Nothing but the lines from the start of the records through the line that contains "- ✅ Enhanced error handling and recovery" is to be copied, and each is to be copied exactly.

Supplied material Block Start

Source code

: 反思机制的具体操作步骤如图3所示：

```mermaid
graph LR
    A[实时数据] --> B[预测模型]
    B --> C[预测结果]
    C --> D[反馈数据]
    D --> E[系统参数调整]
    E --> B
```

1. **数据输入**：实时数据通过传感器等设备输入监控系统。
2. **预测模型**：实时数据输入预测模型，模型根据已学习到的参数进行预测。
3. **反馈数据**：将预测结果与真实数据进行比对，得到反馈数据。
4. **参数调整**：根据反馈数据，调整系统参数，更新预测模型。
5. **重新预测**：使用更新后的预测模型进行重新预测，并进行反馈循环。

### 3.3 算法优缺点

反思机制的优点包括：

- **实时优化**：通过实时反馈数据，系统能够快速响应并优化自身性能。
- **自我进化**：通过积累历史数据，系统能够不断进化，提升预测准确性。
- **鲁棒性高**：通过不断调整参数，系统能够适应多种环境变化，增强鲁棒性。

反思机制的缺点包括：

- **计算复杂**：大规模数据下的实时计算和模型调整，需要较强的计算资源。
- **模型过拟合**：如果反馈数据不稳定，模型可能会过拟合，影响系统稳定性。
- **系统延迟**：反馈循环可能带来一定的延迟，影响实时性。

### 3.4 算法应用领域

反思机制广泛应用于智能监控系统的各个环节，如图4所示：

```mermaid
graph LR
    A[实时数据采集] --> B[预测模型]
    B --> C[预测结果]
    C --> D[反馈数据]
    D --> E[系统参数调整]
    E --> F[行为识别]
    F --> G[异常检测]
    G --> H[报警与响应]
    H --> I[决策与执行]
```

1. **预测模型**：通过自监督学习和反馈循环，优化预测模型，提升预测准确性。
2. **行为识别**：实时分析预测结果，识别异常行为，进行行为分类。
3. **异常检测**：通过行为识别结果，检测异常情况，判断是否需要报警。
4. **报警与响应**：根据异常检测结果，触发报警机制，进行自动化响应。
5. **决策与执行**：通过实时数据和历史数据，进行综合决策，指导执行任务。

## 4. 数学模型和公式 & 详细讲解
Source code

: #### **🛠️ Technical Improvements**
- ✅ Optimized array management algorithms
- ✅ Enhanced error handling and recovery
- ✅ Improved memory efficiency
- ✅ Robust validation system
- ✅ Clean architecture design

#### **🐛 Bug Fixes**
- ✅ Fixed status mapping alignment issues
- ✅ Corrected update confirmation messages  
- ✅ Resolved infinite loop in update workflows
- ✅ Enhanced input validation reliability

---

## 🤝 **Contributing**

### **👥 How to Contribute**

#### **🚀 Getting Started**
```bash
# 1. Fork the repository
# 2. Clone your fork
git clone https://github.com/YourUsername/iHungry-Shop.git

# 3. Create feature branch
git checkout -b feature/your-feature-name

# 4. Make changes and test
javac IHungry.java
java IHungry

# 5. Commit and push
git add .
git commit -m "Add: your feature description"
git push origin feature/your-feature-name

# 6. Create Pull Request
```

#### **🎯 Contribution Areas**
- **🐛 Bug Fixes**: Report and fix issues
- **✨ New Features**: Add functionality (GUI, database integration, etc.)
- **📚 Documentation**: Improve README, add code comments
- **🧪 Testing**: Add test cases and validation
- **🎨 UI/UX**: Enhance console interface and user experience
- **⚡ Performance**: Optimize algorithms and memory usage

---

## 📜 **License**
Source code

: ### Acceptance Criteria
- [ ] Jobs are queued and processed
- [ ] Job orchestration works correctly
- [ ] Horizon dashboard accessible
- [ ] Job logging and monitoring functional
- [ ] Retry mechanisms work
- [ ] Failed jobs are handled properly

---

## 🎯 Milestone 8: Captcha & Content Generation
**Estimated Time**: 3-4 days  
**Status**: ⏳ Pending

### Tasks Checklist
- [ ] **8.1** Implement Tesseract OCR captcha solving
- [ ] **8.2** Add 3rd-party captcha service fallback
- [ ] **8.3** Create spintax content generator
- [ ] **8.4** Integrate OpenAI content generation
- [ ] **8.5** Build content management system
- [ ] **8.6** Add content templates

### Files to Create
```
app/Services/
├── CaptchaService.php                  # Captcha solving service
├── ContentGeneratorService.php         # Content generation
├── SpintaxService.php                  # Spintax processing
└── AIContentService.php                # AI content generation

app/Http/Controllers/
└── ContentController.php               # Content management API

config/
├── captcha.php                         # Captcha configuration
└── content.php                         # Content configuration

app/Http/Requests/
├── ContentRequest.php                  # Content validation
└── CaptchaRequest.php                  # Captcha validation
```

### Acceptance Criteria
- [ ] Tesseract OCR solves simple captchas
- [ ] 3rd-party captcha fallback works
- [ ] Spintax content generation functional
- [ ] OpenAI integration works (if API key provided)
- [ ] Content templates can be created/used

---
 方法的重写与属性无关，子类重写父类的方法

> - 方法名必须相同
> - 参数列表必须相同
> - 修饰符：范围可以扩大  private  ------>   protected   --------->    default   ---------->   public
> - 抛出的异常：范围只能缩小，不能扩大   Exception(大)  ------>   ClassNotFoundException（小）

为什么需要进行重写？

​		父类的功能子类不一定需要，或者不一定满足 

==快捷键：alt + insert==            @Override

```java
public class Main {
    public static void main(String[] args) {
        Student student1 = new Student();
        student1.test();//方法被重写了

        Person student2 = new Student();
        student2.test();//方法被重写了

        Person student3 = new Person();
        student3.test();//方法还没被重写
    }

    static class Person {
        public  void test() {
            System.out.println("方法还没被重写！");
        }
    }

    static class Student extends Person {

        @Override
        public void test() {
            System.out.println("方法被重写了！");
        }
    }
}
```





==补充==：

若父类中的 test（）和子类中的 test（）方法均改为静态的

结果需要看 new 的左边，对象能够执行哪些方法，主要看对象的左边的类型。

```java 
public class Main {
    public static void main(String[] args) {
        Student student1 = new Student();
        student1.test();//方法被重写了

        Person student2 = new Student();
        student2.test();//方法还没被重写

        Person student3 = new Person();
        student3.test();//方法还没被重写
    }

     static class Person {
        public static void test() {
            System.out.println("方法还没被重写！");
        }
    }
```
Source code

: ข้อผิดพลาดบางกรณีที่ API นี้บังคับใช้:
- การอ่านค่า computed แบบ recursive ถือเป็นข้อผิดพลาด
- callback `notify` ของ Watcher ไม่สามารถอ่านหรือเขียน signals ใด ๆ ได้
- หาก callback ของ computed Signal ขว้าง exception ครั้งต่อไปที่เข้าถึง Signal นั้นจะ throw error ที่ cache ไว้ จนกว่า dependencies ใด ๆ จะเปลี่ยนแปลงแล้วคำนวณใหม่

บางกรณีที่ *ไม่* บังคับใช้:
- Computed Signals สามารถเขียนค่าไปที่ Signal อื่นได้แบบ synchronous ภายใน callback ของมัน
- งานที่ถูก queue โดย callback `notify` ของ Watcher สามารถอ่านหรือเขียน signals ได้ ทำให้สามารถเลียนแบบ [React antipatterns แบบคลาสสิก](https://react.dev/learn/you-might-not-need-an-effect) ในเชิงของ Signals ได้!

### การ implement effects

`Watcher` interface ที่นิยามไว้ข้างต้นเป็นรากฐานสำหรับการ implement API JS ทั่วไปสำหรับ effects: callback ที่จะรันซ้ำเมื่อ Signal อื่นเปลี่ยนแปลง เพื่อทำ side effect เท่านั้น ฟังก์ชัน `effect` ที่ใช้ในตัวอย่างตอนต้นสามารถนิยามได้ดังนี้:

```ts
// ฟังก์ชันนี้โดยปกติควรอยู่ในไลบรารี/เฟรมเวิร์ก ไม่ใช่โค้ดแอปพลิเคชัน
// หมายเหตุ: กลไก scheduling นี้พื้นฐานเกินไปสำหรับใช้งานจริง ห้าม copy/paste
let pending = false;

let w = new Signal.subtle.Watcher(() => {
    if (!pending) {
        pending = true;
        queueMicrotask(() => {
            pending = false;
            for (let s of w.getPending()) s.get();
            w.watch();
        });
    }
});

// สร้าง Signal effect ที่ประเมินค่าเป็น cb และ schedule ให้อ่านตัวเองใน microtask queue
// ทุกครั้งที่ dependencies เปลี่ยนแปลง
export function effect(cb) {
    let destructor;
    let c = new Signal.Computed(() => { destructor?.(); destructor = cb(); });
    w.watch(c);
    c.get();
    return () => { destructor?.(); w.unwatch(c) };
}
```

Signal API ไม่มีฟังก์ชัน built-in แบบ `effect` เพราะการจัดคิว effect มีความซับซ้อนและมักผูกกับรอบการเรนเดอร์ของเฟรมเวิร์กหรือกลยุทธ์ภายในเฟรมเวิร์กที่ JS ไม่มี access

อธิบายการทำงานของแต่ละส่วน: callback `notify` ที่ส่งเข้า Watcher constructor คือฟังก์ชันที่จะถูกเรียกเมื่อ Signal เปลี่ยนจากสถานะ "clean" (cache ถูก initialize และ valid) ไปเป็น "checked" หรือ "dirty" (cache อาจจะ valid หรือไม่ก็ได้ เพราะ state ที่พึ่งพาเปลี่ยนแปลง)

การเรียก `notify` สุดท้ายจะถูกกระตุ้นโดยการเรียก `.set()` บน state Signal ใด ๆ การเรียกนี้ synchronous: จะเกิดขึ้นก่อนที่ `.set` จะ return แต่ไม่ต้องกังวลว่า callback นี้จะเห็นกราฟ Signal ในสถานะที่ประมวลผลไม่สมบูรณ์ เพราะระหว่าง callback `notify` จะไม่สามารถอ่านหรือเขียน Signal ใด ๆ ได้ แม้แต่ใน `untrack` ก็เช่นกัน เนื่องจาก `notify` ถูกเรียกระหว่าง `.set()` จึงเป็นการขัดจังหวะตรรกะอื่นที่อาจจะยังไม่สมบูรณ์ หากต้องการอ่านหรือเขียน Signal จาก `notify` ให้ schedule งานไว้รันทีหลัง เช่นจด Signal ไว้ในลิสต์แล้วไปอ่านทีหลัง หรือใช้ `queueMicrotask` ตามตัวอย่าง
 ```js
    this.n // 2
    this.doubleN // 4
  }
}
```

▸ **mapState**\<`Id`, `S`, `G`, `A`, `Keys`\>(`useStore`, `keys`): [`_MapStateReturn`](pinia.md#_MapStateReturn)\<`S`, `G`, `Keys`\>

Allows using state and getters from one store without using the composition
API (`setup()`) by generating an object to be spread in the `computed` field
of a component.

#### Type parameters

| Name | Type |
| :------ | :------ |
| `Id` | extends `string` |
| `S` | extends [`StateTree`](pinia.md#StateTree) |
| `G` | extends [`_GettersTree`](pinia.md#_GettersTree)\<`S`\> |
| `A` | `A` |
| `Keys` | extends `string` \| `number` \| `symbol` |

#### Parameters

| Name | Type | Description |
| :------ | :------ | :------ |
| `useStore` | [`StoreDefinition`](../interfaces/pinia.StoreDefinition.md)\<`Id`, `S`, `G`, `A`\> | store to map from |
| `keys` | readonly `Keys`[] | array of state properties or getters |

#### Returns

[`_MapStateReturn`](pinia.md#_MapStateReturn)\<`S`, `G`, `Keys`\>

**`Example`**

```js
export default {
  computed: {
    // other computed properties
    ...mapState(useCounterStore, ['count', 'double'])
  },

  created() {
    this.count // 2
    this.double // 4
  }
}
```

Supplied material Block End

Response for this exercise
Source code

: 反思机制的具体操作步骤如图3所示：

```mermaid
graph LR
    A[实时数据] --> B[预测模型]
    B --> C[预测结果]
    C --> D[反馈数据]
    D --> E[系统参数调整]
    E --> B
```

1. **数据输入**：实时数据通过传感器等设备输入监控系统。
2. **预测模型**：实时数据输入预测模型，模型根据已学习到的参数进行预测。
3. **反馈数据**：将预测结果与真实数据进行比对，得到反馈数据。
4. **参数调整**：根据反馈数据，调整系统参数，更新预测模型。
5. **重新预测**：使用更新后的预测模型进行重新预测，并进行反馈循环。

### 3.3 算法优缺点

反思机制的优点包括：

- **实时优化**：通过实时反馈数据，系统能够快速响应并优化自身性能。
- **自我进化**：通过积累历史数据，系统能够不断进化，提升预测准确性。
- **鲁棒性高**：通过不断调整参数，系统能够适应多种环境变化，增强鲁棒性。

反思机制的缺点包括：

- **计算复杂**：大规模数据下的实时计算和模型调整，需要较强的计算资源。
- **模型过拟合**：如果反馈数据不稳定，模型可能会过拟合，影响系统稳定性。
- **系统延迟**：反馈循环可能带来一定的延迟，影响实时性。

### 3.4 算法应用领域

反思机制广泛应用于智能监控系统的各个环节，如图4所示：

```mermaid
graph LR
    A[实时数据采集] --> B[预测模型]
    B --> C[预测结果]
    C --> D[反馈数据]
    D --> E[系统参数调整]
    E --> F[行为识别]
    F --> G[异常检测]
    G --> H[报警与响应]
    H --> I[决策与执行]
```

1. **预测模型**：通过自监督学习和反馈循环，优化预测模型，提升预测准确性。
2. **行为识别**：实时分析预测结果，识别异常行为，进行行为分类。
3. **异常检测**：通过行为识别结果，检测异常情况，判断是否需要报警。
4. **报警与响应**：根据异常检测结果，触发报警机制，进行自动化响应。
5. **决策与执行**：通过实时数据和历史数据，进行综合决策，指导执行任务。

## 4. 数学模型和公式 & 详细讲解
Source code

: #### **🛠️ Technical Improvements**
- ✅ Optimized array management algorithms
- ✅ Enhanced error handling and recovery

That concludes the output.